We carry on towards Martuni, the last inhabited place we’ll visit before we hit Meghri. From here there is nothing. We are somewhat concerned we are on not on the right road, but seem to be heading in the right direction. We see Iran across the valley. We’re convinced me messed up somewhere along the way when we run into a military post and are detained for close to an hour while they look over our passports. It’s dark now and it’s the first time we look at each other with concern. Fortunately, we’re okay
and are escorted by two soldiers to the head of the right road. This is a brand new road all the way to Kapan. We find Gregory and Agnieszka…broken down and negotiating with a local on how they can leave the car there…they’ve given up and we don’t blame them. They also have Suzanne on-board and they’re waiting for a taxi.

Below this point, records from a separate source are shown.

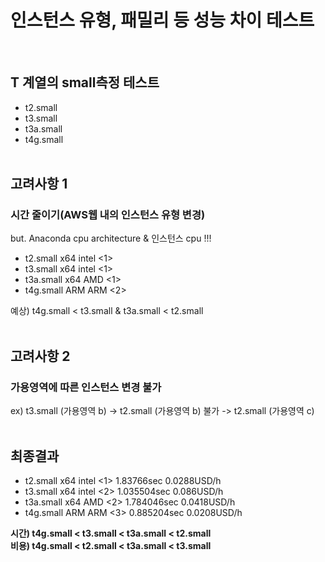 # 인스턴스 유형, 패밀리 등 성능 차이 테스트
<br>

## T 계열의 small측정 테스트
- t2.small <br>
- t3.small <br>
- t3a.small <br>
- t4g.small <br><br>

## 고려사항 1
### 시간 줄이기(AWS웹 내의 인스턴스 유형 변경) 

but. Anaconda cpu architecture & 인스턴스 cpu !!!

- t2.small x64 intel <1> <br>
- t3.small x64 intel <1> <br>
- t3a.small x64 AMD <1> <br>
- t4g.small ARM ARM <2> <br>


예상) t4g.small < t3.small & t3a.small < t2.small
<br><br>

## 고려사항 2
### 가용영역에 따른 인스턴스 변경 불가

ex) t3.small (가용영역 b) -> t2.small (가용영역 b) 불가 -> t2.small (가용영역 c)
<br><br>

## 최종결과

- t2.small x64 intel <1> 1.83766sec 0.0288USD/h <br>
- t3.small x64 intel <2> 1.035504sec 0.086USD/h <br>
- t3a.small x64 AMD <2> 1.784046sec 0.0418USD/h <br>
- t4g.small ARM ARM <3> 0.885204sec 0.0208USD/h <br>

<strong> 시간) t4g.small < t3.small < t3a.small < t2.small </strong> <br>
<strong> 비용) t4g.small < t2.small < t3a.small < t3.small </strong>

We arrive at Hotel Darist where there is a party in full-swing and the vodka is running…again. We have the routine down after 16 days and realize, every day has been a celebration of life and we’re all very happy to have arrived safely.

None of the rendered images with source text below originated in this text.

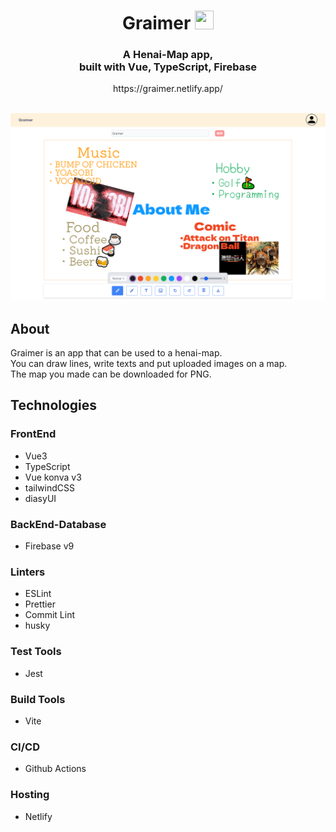 <h1 align="center">
  Graimer <img width="30px" height="30px" src="./public/favicon.ico" />
</h1>
  
<h3 align="center">A Henai-Map app, <br> built with Vue, TypeScript, Firebase</h3>
<p align="center">https://graimer.netlify.app/</p>
<br>

<div align="center">
  <img src="./uploads/cover.png" />
</div>

## About

<p>
Graimer is an app that can be used to a henai-map.
<br>
You can draw lines, write texts and put uploaded images on a map.
<br>
The map you made can be downloaded for PNG.
</p>
  
## Technologies

### FrontEnd

- Vue3
- TypeScript
- Vue konva v3
- tailwindCSS
- diasyUI

### BackEnd-Database

- Firebase v9

### Linters

- ESLint
- Prettier
- Commit Lint
- husky

### Test Tools

- Jest

### Build Tools

- Vite

### CI/CD

- Github Actions

### Hosting

- Netlify
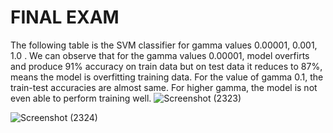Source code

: # FINAL EXAM

The following table is the SVM classifier for gamma values 0.00001, 0.001, 1.0 .
We can observe that for the gamma values 0.00001, model overfirts and produce 91% accuracy on train data but on test data it reduces to 87%, means the model is overfitting training data.
For the value of gamma 0.1, the train-test accuracies are almost same.
For higher gamma, the model is not even able to perform training well.
![Screenshot (2323)](https://user-images.githubusercontent.com/39644383/143685230-e0319683-2455-433e-9dbb-49ccb5971007.png)

![Screenshot (2324)](https://user-images.githubusercontent.com/39644383/143685238-f4f4eda8-1c7e-4ec9-87d9-9b2689841116.png)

Day 17 – Wednesday, August 31 – THE FINISH LINE!! Kapan – Goris – Tatev – Ararat – Yerevan Distance: 366 km
Leaving Kapan we drive North on the Yerevan main road. Not far from Goris, we hit a waypoint at one of the most famous monastery complexes, Tatev. It was totally worth the extra time and effort. The road to the monastery is very windy, very steep. They also have built they claim, is the World’s longest aerial cable car. We gather our waypoints and head back down and
get on the main road towards are next waypoint at the Sisian Waterfalls. The Hedonistic Hikers (Mike and Mike) have pranked us by leaving the treasure nicely perched on a rock. Of course we grab it and we’re claiming as ours! A few minutes later we all meet for lunch at a road side BBQ and they are quite pleased with themselves…we’re still going to try to get the points!

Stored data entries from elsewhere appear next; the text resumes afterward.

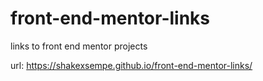 # front-end-mentor-links
links to front end mentor projects

url: https://shakexsempe.github.io/front-end-mentor-links/
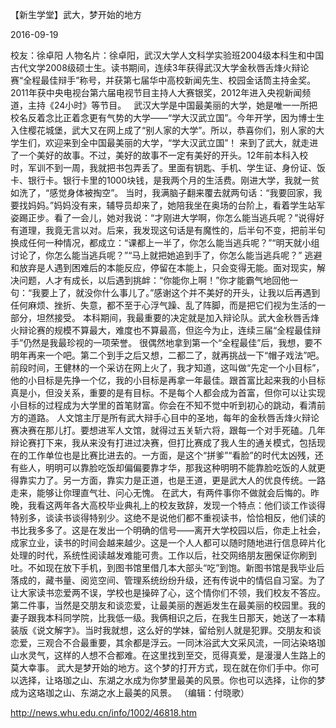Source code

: 【新生学堂】武大，梦开始的地方

2016-09-19

校友：徐卓阳
人物名片：徐卓阳，武汉大学人文科学实验班2004级本科生和中国古代文学2008级硕士生。读书期间，连续3年获得武汉大学金秋唇舌烽火辩论赛“全程最佳辩手”称号，并获第七届华中高校新闻先生、校园金话筒主持金奖。2011年获中央电视台第六届电视节目主持人大赛银奖，2012年进入央视新闻频道，主持《24小时》等节目。
 
武汉大学是中国最美丽的大学，她是唯一一所把校名反着念比正着念更有气势的大学——“学大汉武立国”。今年开学，因为博士生入住樱花城堡，武大又在网上成了“别人家的大学”。所以，恭喜你们，别人家的大学生们，欢迎来到全中国最美丽的大学，“学大汉武立国”！
来到了武大，就走进了一个美好的故事。不过，美好的故事不一定有美好的开头。12年前本科入校时，军训不到一周，我就把书包弄丢了。里面有钥匙、手机、学生证、身份证、饭卡、银行卡。银行卡里的1000块钱，是我两个月的生活费。刚进大学，我就一贫如洗了，“感觉身体被掏空”。
当时，我满脑子翻来覆去就两句话：“我要回家，我要找妈妈。”妈妈没有来，辅导员却来了，她陪我坐在奥场的台阶上，看着学生站军姿踢正步。看了一会儿，她对我说：“才刚进大学啊，你怎么能当逃兵呢？”说得好有道理，我竟无言以对。后来，我发现这句话是有魔性的，后半句不变，把前半句换成任何一种情况，都成立：“课都上一半了，你怎么能当逃兵呢？”“明天就小组讨论了，你怎么能当逃兵呢？”“马上就把她追到手了，你怎么能当逃兵呢？”
逃避和放弃是人遇到困难后的本能反应，停留在本能上，只会变得无能。面对现实，解决问题，人才有成长，以后遇到挑衅：“你能你上啊！”你才能霸气地回他一句：“我要上了，就没你什么事儿了。”感谢这个并不美好的开头，让我以后再遇到任何麻烦、挫折、失意，都不至于心浮气躁、乱了阵脚，而是把它们视为生活的一部分，坦然接受。
本科期间，我最重要的决定就是加入辩论队。武大金秋唇舌烽火辩论赛的规模不算最大，难度也不算最高，但迄今为止，连续三届“全程最佳辩手”仍然是我最珍视的一项荣誉。
很偶然地拿到第一个“全程最佳”后，我想，要不明年再来一个吧。第二个到手之后又想，二都二了，就再挑战一下“帽子戏法”吧。前段时间，王健林的一个采访在网上火了，我才知道，这叫做“先定一个小目标”，他的小目标是先挣一个亿，我的小目标是再拿一年最佳。跟首富比起来我的小目标真是小，但没关系，重要的是有目标。不是每个人都会成为首富，但你可以让实现小目标的过程成为大学里的首笔财富。你会在不知不觉中听到初心的跳动，看清前方的道路。
人文馆主厅是所有武大辩手心目中的圣地，每年的金秋唇舌烽火辩论赛决赛在那儿打。要想进军人文馆，就得过五关斩六将，跟每一个对手死磕。几年辩论赛打下来，我从来没有打进过决赛，但打比赛成了我人生的通关模式，包括现在的工作单位也是比赛比进去的。一方面，是这个“拼爹”“看脸”的时代太凶残，还有些人，明明可以靠脸吃饭却偏偏要靠才华，那我这种明明不能靠脸吃饭的人就更得靠实力了。另一方面，靠实力是正道，也是王道，更是武大人的优良传统。一路走来，能够让你理直气壮、问心无愧。
在武大，有两件事你不做就会后悔的。昨晚，我看这两年各大高校毕业典礼上的校友致辞，发现一个特点：他们谈工作谈得特别多，谈读书谈得特别少。这绝不是说他们都不重视读书，恰恰相反，他们读的书比我多多了。这是在发出一个明确的信号——离开大学校园以后，你走上社会，成家立业，读书的时间会越来越少。这是一个人人都可以随时随地进行信息碎片化处理的时代，系统性阅读越发难能可贵。工作以后，社交网络朋友圈保证你刷到吐。不如现在放下手机，到图书馆里借几本大部头“吃”到饱。新图书馆是我毕业后落成的，藏书量、阅览空间、管理系统纷纷升级，还有传说中的情侣自习室。为了让大家读书恋爱两不误，学校也是操碎了心，这个情你们不领，我们校友不答应。
第二件事，当然是交朋友和谈恋爱，让最美丽的邂逅发生在最美丽的校园里。我的妻子跟我本科同学院，比我低一级。我俩相识之后，在我生日那天，她送了一本精装版《说文解字》。当时我就想，这么好的学妹，留给别人就是犯罪。交朋友和谈恋爱，三观合不合最重要，其余都是浮云。一同沐浴武大文采风流，一同沾染珞珈山水灵气，这样的人想不合都难。在这里找到至交，觅得真爱，是漫漫人生路上的莫大幸事。
武大是梦开始的地方。这个梦的打开方式，现在就在你们手中。你可以选择，让珞珈之山、东湖之水成为你梦里最美的风景。你也可以选择，让你的梦成为这珞珈之山、东湖之水上最美的风景。
（编辑：付晓歌）

http://news.whu.edu.cn/info/1002/46818.htm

It’s an even long road to Yerevan . Our little Lada is doing some kind of funky jig now and we have to be very careful and just nurse it to the finish line. The car is grubby and tired and so are we and they have booked us into a very nice hotel in central Yerevan , Hotel Metropol. There we were, last day, last km., and we are last but happy to be safe. We hug each other and quickly get booked in. The gang are all in the lobby and we hand in our final game sheet along with no other, the last treasure. Attila is a little confused.
This is Shelly’s last night and we unsuccessfully attempt to get a
couple extra days from the airline. This is the big celebration night at a pub they appropriately call “That Place”, a treasure in itself and perfect for our event hidden in an underground parking lot. What a night. We are all so happy to be together, safe and egos back in place. To spend 17 days with complete strangers from all over the world we thought would have been interesting but we also found that we made special friends and kinder spirits in some. It’s our opinion; The Caucasian Challenge will no doubt go down as one of our most memorable adventures. It was mind numbing, physically challenging, emotionally challenging, intellectually challenging and most of all, it tested our patience.